#### [Study questions]
a – According to the biography of Leena Dhingra, in which countries was she educated? List them all.
b – In the biography of Leena Dhingra, which character did she play in the fourth series of Ackley Bridge?
c – Copy the part of the Leena Dhingra biography that opens with the words "She has also" and closes with "as Mrs. Shah.", and substitute "sitcoms" for "comedy shows".

- Born: India
- Education: University of East Anglia
- Occupations: Writer, actress and teacher
- Website: www.leenadhingra.com

= Leena Dhingra =

British Asian actress

Leena Dhingra is a British writer, actress and teacher.

==Life==
Born in India, Dhingra came to Europe after the 1947 Partition of India. She was educated in India, England, France and Switzerland.

She was a key member of the Asian Women Writers' Collective in the 1980s.

Dhingra's 1988 novel Amritvela tells the story of Meera, a woman taken to England as a child, who is forced to confront her diasporic identity when returning to visit India after having married an Englishman. Dhingra graduated from the University of East Anglia with an MA in creative writing in 1991 and a PhD in 2001.

She has appeared in television soap operas Doctors as Nina Parmar, Coronation Street as Mina Parekh and EastEnders as Manju Patel. Her role as Manju was only supposed to be for two episodes but after an internet campaign, EastEnders made her a recurring character in the soap from Autumn 2007.

Furthermore, Dhingra has done the rounds of popular British TV by making appearances in The Bill, Casualty, Peak Practice, Cutting It, Silent Witness, Prime Suspect and Doctor Who.

She has also appeared in comedy shows Life Isn't All Ha Ha Hee Hee as Auntie Bindu and Grease Monkeys as Pinky Alluwahlia, and the film East is East (1999) as Mrs. Shah.

In 2021 Dhingra had a main role in the fourth series of Channel 4 school drama Ackley Bridge as Zainab Hyatt.

==Works==
- Amritvela. London: Women's Press, 1988.
- First Light. Calcutta: Rupa & Co., 1991.

#### [Exercise data]
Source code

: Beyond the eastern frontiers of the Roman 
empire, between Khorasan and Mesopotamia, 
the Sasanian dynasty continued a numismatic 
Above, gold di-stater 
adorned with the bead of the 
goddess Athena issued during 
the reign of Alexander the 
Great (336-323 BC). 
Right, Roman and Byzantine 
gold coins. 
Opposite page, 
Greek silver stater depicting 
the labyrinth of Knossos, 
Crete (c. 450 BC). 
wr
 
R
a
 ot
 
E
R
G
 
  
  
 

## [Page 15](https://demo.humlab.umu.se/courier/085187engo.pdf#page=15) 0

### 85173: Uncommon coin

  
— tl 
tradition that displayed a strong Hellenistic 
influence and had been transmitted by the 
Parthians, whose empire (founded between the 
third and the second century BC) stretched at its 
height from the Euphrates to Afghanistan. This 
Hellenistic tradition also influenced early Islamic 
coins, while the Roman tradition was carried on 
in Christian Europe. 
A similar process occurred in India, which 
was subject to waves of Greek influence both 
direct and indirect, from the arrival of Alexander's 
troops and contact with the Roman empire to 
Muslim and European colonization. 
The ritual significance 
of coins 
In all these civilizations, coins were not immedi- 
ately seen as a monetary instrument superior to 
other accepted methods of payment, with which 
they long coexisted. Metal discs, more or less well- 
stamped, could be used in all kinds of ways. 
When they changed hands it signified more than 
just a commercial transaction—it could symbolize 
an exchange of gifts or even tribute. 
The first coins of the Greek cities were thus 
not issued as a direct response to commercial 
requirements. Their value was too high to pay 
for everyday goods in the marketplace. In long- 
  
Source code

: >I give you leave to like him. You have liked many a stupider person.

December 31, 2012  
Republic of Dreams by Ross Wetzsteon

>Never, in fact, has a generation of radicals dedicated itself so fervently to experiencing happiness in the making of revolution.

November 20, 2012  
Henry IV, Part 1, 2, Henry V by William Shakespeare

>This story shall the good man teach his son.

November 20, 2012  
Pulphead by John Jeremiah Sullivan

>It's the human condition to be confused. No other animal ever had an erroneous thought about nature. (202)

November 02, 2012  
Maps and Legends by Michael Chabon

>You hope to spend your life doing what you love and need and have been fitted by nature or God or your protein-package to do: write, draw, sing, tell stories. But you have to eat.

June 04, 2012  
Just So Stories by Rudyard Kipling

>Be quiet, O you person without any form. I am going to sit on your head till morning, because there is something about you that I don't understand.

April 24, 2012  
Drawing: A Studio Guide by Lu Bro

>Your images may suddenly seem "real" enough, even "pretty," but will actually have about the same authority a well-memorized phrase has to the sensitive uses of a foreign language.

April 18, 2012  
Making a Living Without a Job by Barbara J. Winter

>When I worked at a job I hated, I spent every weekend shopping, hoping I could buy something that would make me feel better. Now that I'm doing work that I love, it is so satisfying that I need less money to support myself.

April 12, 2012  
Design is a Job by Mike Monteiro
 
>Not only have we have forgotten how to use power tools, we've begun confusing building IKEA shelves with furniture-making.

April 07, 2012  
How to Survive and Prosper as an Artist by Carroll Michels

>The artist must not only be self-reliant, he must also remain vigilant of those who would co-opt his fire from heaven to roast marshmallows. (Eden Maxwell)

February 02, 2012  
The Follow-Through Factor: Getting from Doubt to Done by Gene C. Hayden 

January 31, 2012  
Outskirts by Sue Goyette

#### [Answers by item number]
a – India, England, France, Switzerland

b – She played Zainab Hyatt.

c –
She has also appeared in sitcoms Life Isn't All Ha Ha Hee Hee as Auntie Bindu and Grease Monkeys as Pinky Alluwahlia, and the film East is East (1999) as Mrs. Shah.